Camelot Guardian Management Company stopped squatters moving into commercial property by encouraging tenants to live in the empty properties in return for reduced rents.
But council housing officers were appalled when they found 30 tenants living in a ‘slum’ with blocked fire escapes, overflowing sewers and a room full of containers of foul smelling clinical waste.
The company had no HMO licence for the property and committed a catalogue of health and safety offences.
Although the company was convicted of 15 HMO offences at Colchester Magistrates Court, the court was limited to imposing a nominal fine of £100 for each as the company went into administration before the hearing.

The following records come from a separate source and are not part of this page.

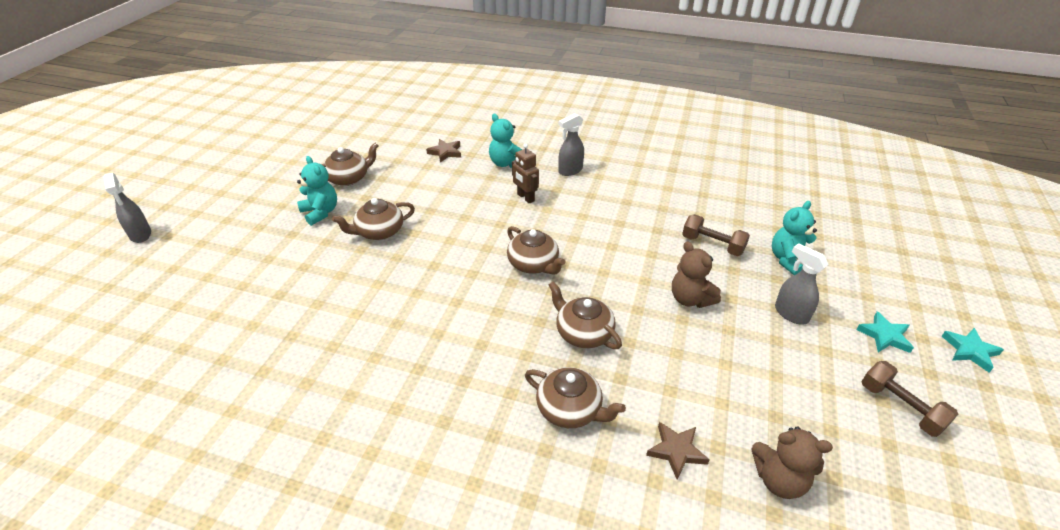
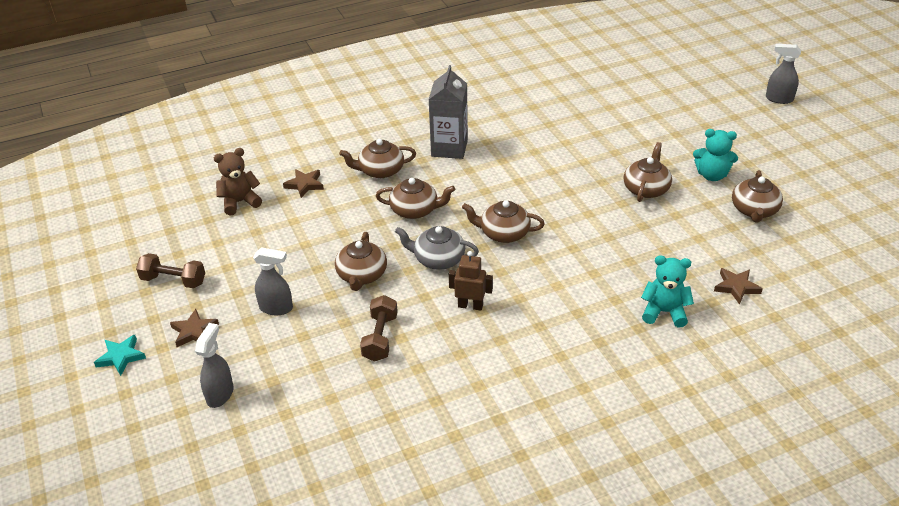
camera: 140 degrees right, 0 degrees up
(465, 387) = (449, 148): none -> grey carton
(525, 197) = (590, 285): brown robot -> brown robot (470, 306)
(570, 170) = (595, 344): grey spray bottle -> grey spray bottle (220, 394)
(611, 275) = (438, 259): none -> grey teapot
(690, 299) = (362, 275): brown teddy bear -> brown teapot
(712, 245) = (380, 338): brown dumbbell -> brown dumbbell turned 75 degrees counterclockwise
(788, 260) = (302, 362): turquoise teddy bear -> none
(884, 336) = (194, 331): turquoise star -> brown star

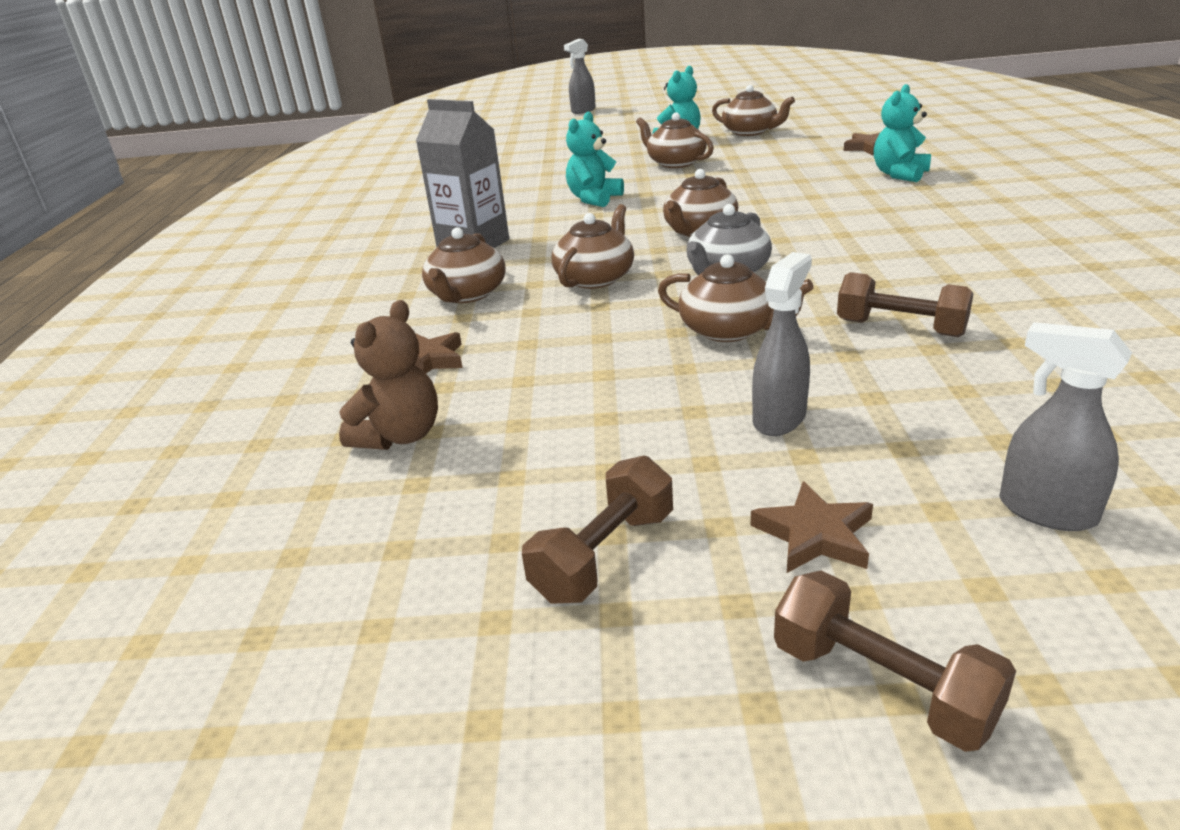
camera: 65 degrees left, 10 degrees down
(121, 357) = (881, 685): turquoise star -> brown dumbbell
(240, 202) = (400, 436): brown teddy bear -> brown teddy bear turned 150 degrees counterclockwise
(470, 306) = (846, 261): brown robot -> none
(548, 171) = (594, 199): none -> turquoise teddy bear

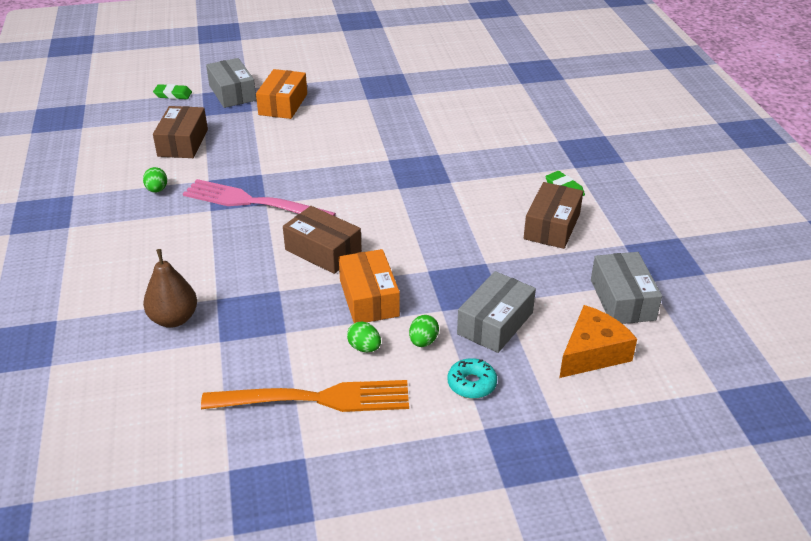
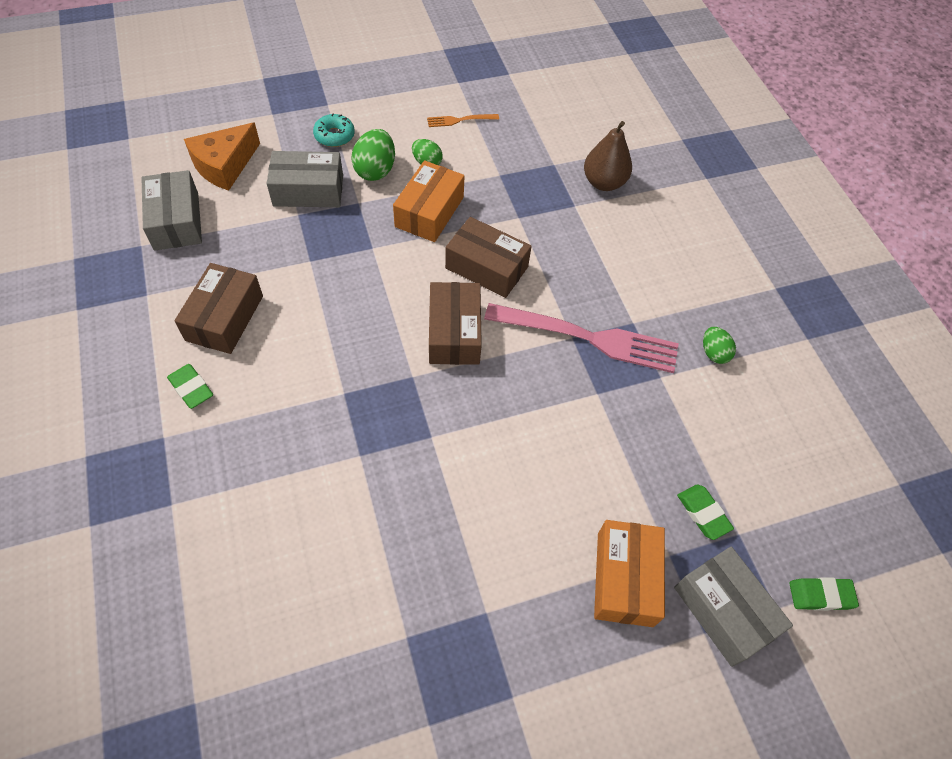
camera: 170 degrees right, 20 degrees up
(183, 143) = (733, 455): brown box -> brown box (454, 333)
(220, 122) = (703, 513): none -> green eraser
(315, 399) = (460, 120): orange fork -> orange fork, size x0.44
(369, 298) = (429, 212): orange box -> orange box turned 45 degrees clockwise
(423, 341) = (375, 170): green egg -> green egg, size x1.61
(495, 323) = (308, 190): grey box -> grey box turned 60 degrees clockwise

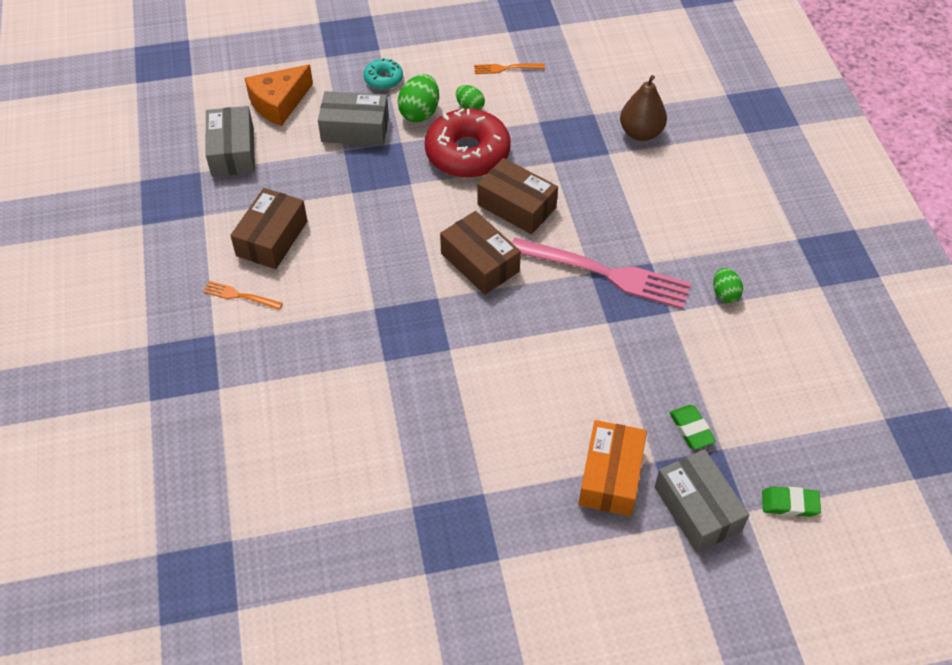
camera: 10 degrees right, 5 degrees down
(191, 388) = (240, 296): green eraser -> orange fork
(429, 212) = (467, 153): orange box -> red donut
(454, 333) = (480, 262): brown box -> brown box turned 45 degrees counterclockwise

The court also ordered the company should pay £10,000 costs.
Online estate agent Claire Ainsworth was convicted of fraud in her absence at Blackburn Magistrates Court.
She took £5,000 from the sale of a home after inflating the price for the buyer.
The court deferred sentencing.
Letting agent Masons Estates (East Anglia) and directors Jay and Ralph Bernard were ordered to pay fines and costs of £25,357 for allowing tenants to live in an unsafe and unlicensed HMO.
Suffolk Magistrates Court was told the Bernards allowed up to 27 people to live in a four bedroom home in Ipswich. The home had dangerous electrical wiring, missing smoke detectors, poorly maintained water supply and drainage, filthy floors, unsafe sockets, unsafe light fittings, dangerous stairways and rubbish strewed in the garden.
The directors and the company were found guilty of 17 HMO offences after denying the charges.
Ian Persaud, defending, told the court neither director nor the firm had known about the state of the property.
“These cases normally concern defendants who knew something should have been done and failed to deal with it,” he said.